I might never have thought of writing film reviews at all, if not for the cinematic movement known in English as the French New Wave – in particular, the core group of directors who started out in the 1950s as critics for the legendary film magazine Cahiers du Cinema.
Among the most brilliant of these critics-turned-filmmakers was the late Jean-Luc Godard, whose 1960 feature debut Breathless – a low-budget crime thriller dedicated to the US B-movie outfit Monogram Pictures – is now recognised as a landmark in film history, as important in its way as Citizen Kane.

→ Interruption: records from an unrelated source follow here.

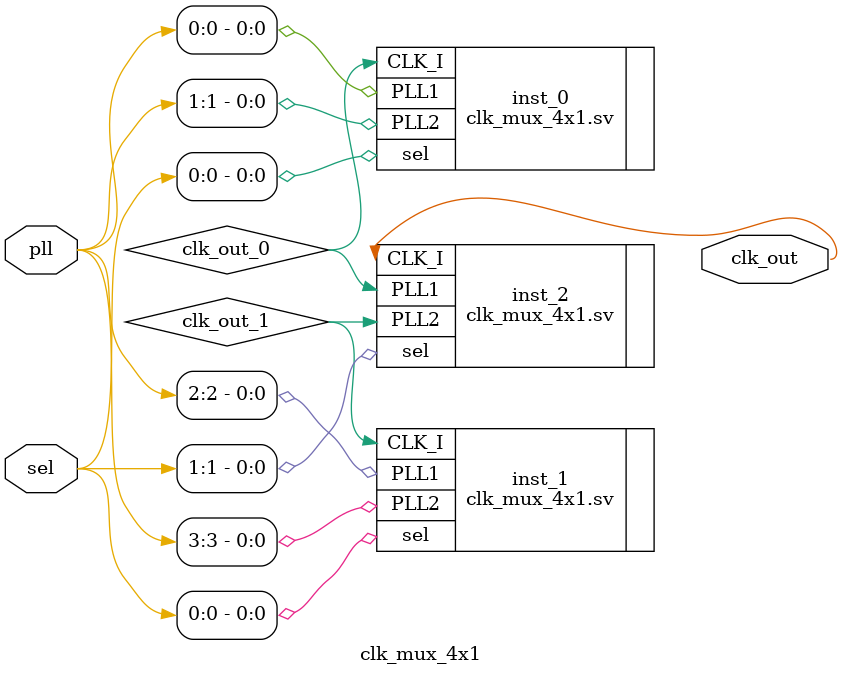
<source format=sv>
module clk_mux_4x1(input logic [1:0] sel,
                                    input logic [3:0] pll,
                                    output logic clk_out);

    logic clk_out_0;
    logic clk_out_1;

    clk_mux_4x1.sv inst_0 (.sel(sel[0]), .PLL1(pll[0]), .PLL2(pll[1]), .CLK_I(clk_out_0));


    clk_mux_4x1.sv inst_1 (.sel(sel[0]), .PLL1(pll[2]), .PLL2(pll[3]), .CLK_I(clk_out_1));


    clk_mux_4x1.sv inst_2 (.sel(sel[1]), .PLL1(clk_out_0), .PLL2(clk_out_1), .CLK_I(clk_out));

endmodule

</source>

There’s an outward paradox in a film about the making of Breathless conceived by Linklater, the extremely American director of School of Rock. But Linklater has long had his own relation to French culture, and since most of the New Wave directors survived into the 21st century, it’s more than possible he crossed paths with them at one festival or another.
Most crucially, he’s a genuine fan, much as Godard and his fellow Cahiers critics were fans of Hollywood from afar (School of Rock too is a movie about fandom and wanting to emulate your idols). In fan mode, he’s done all he can to get the details right, in collaboration with his French cast and crew (the script was originally written in English by Holly Gent and Vincent Palmo, but has been translated and reworked by a French team). The cinematographer David Chambille does a seamless job of capturing the flavour of the early New Wave, shooting on film in black and white with period accurate lenses.
Dozens of real people associated with the New Wave appear as characters – and in every case Linklater and his casting team have taken care to match the actor to the role, even if they’re only on screen for a moment. Captions pop up to identify each of these people by name, though without supplying further detail, implying that if you don’t know who Pierre Kast or Marilù Parolini was, perhaps you’d better go find out.
Guillaume Marbeck is a very credible Godard, faintly awkward yet full of physical energy, and a genuine mystery man (the trademark dark glasses stay on throughout). Better still are his co-stars, who superbly embody the leads of the film-within-the-film: Zoey Deutch as the increasingly impatient American import Jean Seberg, and Aubry Dullin as Jean-Paul Belmondo, a laid-back cut-up who takes his director’s antics in his stride.
This isn’t Breathless, of course: in contrast to Godard’s freewheeling approach, to call Nouvelle Vague a museum piece wouldn’t be entirely unfair. But it’s an experimental film too, in its own way. Linklater sets himself the challenge of keeping us interested in the day-by-day chronicle of a film shoot, underlining the tensions between the key players without departing too far from the historical record.
The dramatic core is the running battle between Godard and Seberg, which is never fully resolved; here perhaps Linklater and his writers do embellish a little, but justifiably so, in the interest of doing justice to Seberg’s side of the argument.
This is also a film addressed to its own historical moment (there’s some irony in the fact it was bought by Netflix). Total pro though he is, Linklater has nothing but admiration for Godard’s inspired amateurism – his willingness to work without a finished script, catch his actors off-guard, shrug off warnings about continuity errors, and generally reinvent the art of cinema as few filmmakers dare to today.